You can see a powerpoint presentation on the paper here.
Abstract: In the 16th century, North America contained 25-30 million buffalo; by the late 19th century less than 100 remained. While removing the buffalo east of the Mississippi took settlers over 100 years, the remaining 10 to 15 million buffalo on the Great Plains were killed in a punctuated slaughter in a little more than 10 years. I employ theory, data from international trade statistics, and first person accounts to argue that the slaughter on the plains was initiated by a foreign-made innovation and fueled by a foreign demand for industrial leather. Ironically, the ultimate cause of this sad chapter in American environmental history was of European, and not American, origin.
One day, I will find that economics papers do not make me feel horrible about my math skills. I had a 5 on the AP Calc AB exam and straight A's in two more semesters of calculus, two semesters of mathematical economics, two semesters of real analysis, ODE and scattered other math courses, and I still don't feel comfortable with the math contained herein. The perils of being an undergrad. I digress.
Commentary: Before we get to the economics;
...it should be remembered that a seasoned hunter could kill several thousand buffalo a season.
As someone who is more familiar with hunting than the average economist, (gory details will no doubt offend certain readers) this is astounding to me. Getting a solitary moose is, on average, likely a three-day process and a lot of work for two people. Several thousand for a single person in one season? The mind reels.
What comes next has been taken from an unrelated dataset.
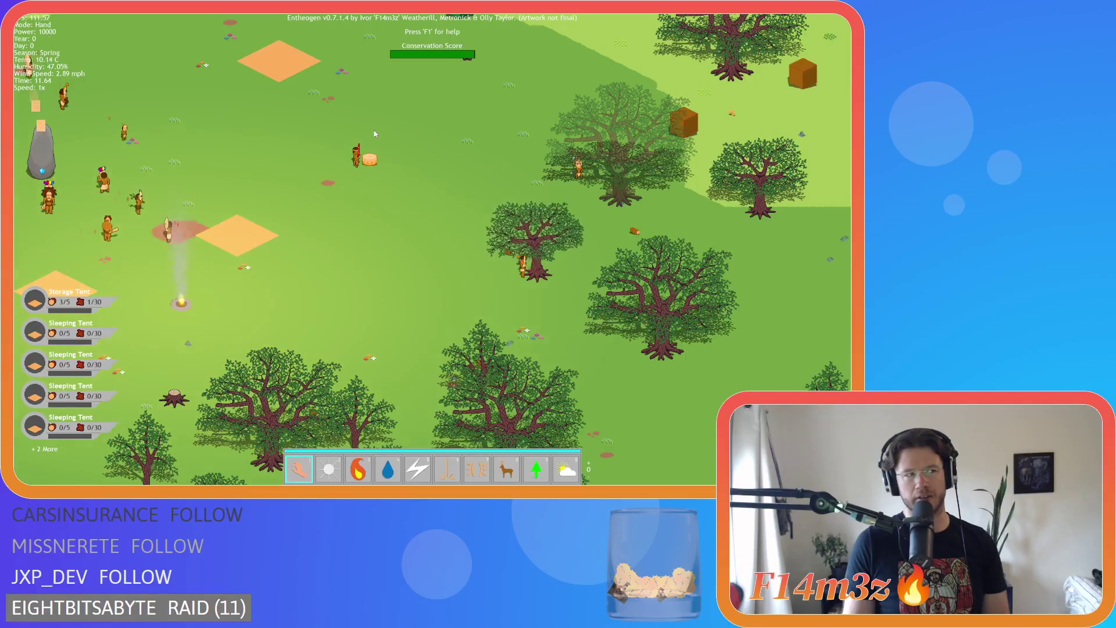
scroll(375, 130, down, 10)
Basically, the paper consists of two parts. One, a rigorous model showing that (gasp) a positive sustained price shock will cause entry, which causes the "kill function" to increase. This part is, in my view, more or less superfluous to what is essentially an economic history paper.
That leads to the rest of the paper, which is mainly export and shipping statistics. The point is made that likely almost 10 million buffalo (or most of the herd west of the Mississippi) were killed for export. However, I don't think we can blame trade. What we can blame is:
1) Tragedy of the commons. We immediately know we're going to see overexploitation since property rights aren't enforced.
2) An extremely low marginal cost of harvesting skins. Ergo, (1) is exacerbated.
3) The presence of a close substitute, namely cattle leather.
Presumably, without trade, given the extent of the use of cattle for leather in the US (at the beginning of the hunt there were two cows for each bison, from the paper), whatever European innovation allowed the tanning of buffalo would've crossed the ocean, and the buffalo hunt would have been on as a cheap substitute for traditional leather. European trade just compressed the process that much more given a commeasurately larger market for bison.
I guess I'm trying to argue that trade only compressed the slaughter into one decade as opposed to two. Taylor admits as much, saying that buffalo could never have survived in large numbers. But painting the picture that the hunt on the west of the Mississippi would have been gradual, as it had been on the east, would only have happened if buffalo skins could not produce leather. Given that it was discovered how, the hunt was doomed to become a slaughter, regardless of export markets.
Technology, not trade, killed the buffalo.